Start of MATERIALS PROVIDED

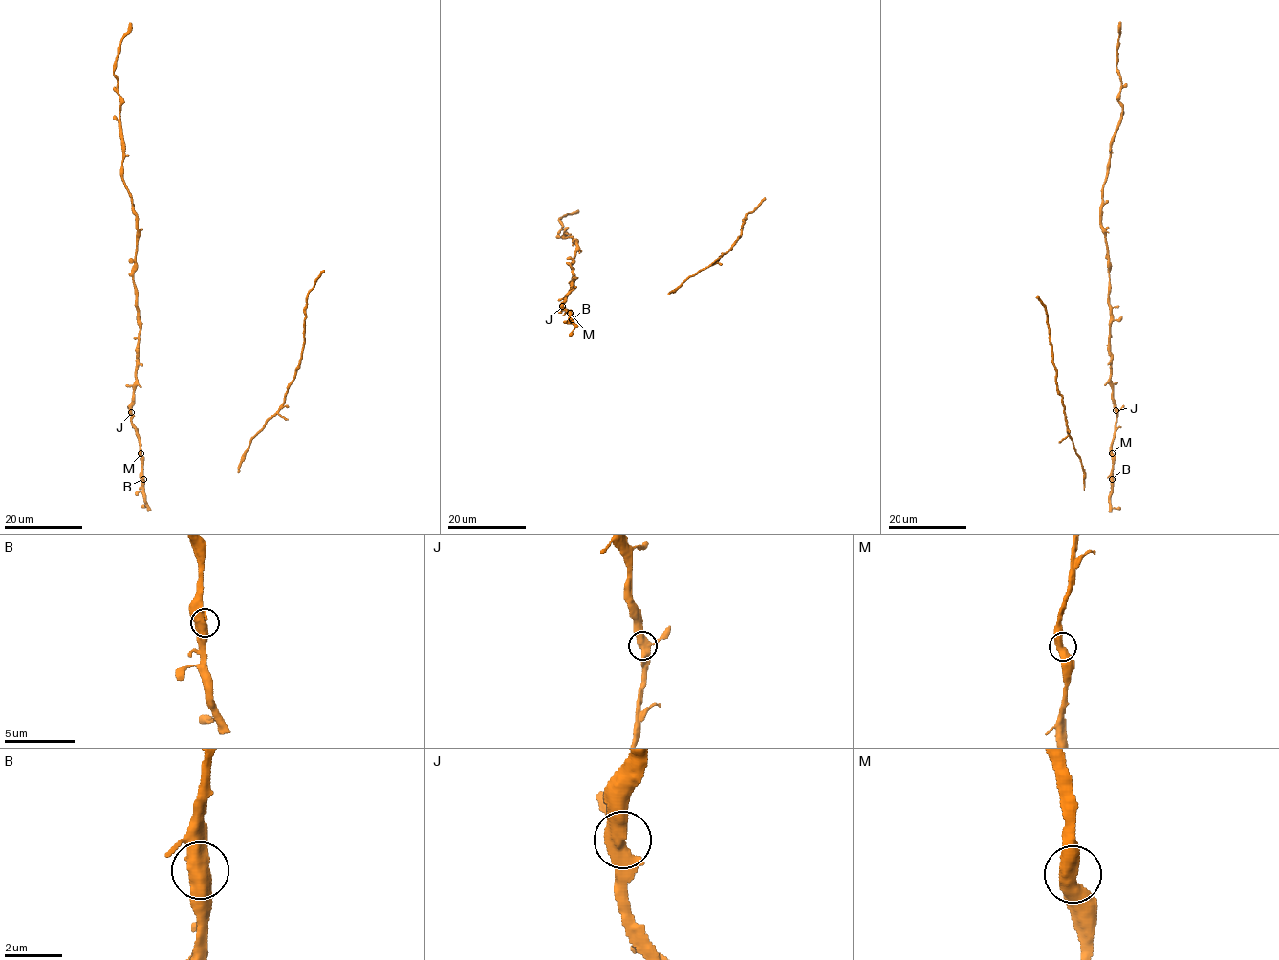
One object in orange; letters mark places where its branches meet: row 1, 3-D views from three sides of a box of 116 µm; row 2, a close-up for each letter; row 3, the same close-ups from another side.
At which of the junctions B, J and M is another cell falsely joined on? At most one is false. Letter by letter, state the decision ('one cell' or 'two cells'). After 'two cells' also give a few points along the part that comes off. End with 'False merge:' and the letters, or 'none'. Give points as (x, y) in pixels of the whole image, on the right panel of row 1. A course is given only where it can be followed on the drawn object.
B: one cell
J: one cell
M: one cell
False merge: none

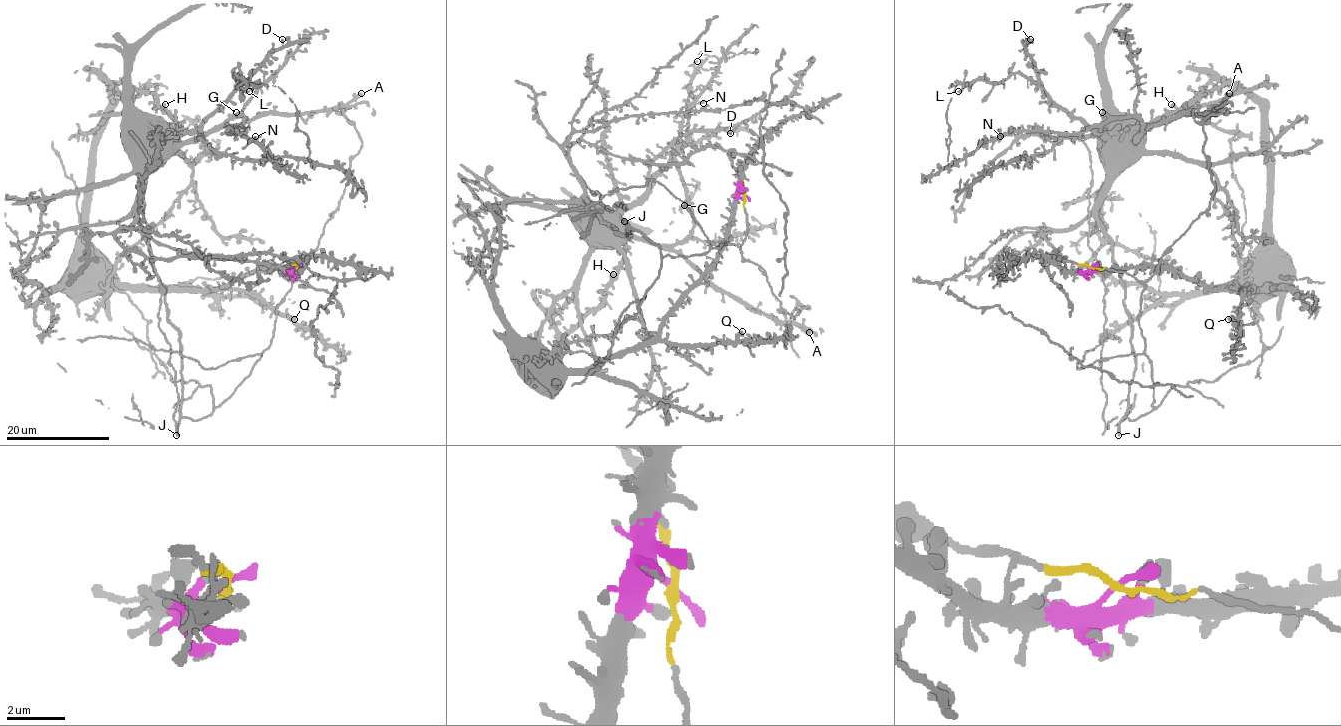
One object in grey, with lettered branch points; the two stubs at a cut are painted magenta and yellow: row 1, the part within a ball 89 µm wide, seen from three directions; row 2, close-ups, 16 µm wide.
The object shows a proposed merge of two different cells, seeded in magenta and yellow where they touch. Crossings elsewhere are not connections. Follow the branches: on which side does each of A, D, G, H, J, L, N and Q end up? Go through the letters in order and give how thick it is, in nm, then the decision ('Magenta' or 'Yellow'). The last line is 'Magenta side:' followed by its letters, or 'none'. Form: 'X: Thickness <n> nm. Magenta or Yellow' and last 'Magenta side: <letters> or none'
A: Thickness 440 nm. Yellow
D: Thickness 280 nm. Yellow
G: Thickness 480 nm. Yellow
H: Thickness 440 nm. Magenta
J: Thickness 320 nm. Yellow
L: Thickness 260 nm. Yellow
N: Thickness 280 nm. Yellow
Q: Thickness 600 nm. Magenta
Magenta side: H, Q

End of MATERIALS PROVIDED

WHAT YOU WILL DO:
Copy out the lines above with "close" in them.

SOLUTION FOR THIS EXERCISE:
One object in orange; letters mark places where its branches meet: row 1, 3-D views from three sides of a box of 116 µm; row 2, a close-up for each letter; row 3, the same close-ups from another side.
One object in grey, with lettered branch points; the two stubs at a cut are painted magenta and yellow: row 1, the part within a ball 89 µm wide, seen from three directions; row 2, close-ups, 16 µm wide.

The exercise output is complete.